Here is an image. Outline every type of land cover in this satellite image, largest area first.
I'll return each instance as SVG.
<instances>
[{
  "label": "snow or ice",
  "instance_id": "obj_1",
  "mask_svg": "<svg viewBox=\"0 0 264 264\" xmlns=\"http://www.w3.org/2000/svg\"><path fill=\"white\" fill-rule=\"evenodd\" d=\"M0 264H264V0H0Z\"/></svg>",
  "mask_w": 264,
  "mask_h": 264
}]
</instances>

_ _ _ _

Revise the records so that "land cover" becomes "terrain", and leave every other part of them unchanged.

Here is an image. Outline every type of terrain in this satellite image, largest area first.
I'll return each instance as SVG.
<instances>
[{
  "label": "snow or ice",
  "instance_id": "obj_1",
  "mask_svg": "<svg viewBox=\"0 0 264 264\" xmlns=\"http://www.w3.org/2000/svg\"><path fill=\"white\" fill-rule=\"evenodd\" d=\"M0 264H264V0H0Z\"/></svg>",
  "mask_w": 264,
  "mask_h": 264
}]
</instances>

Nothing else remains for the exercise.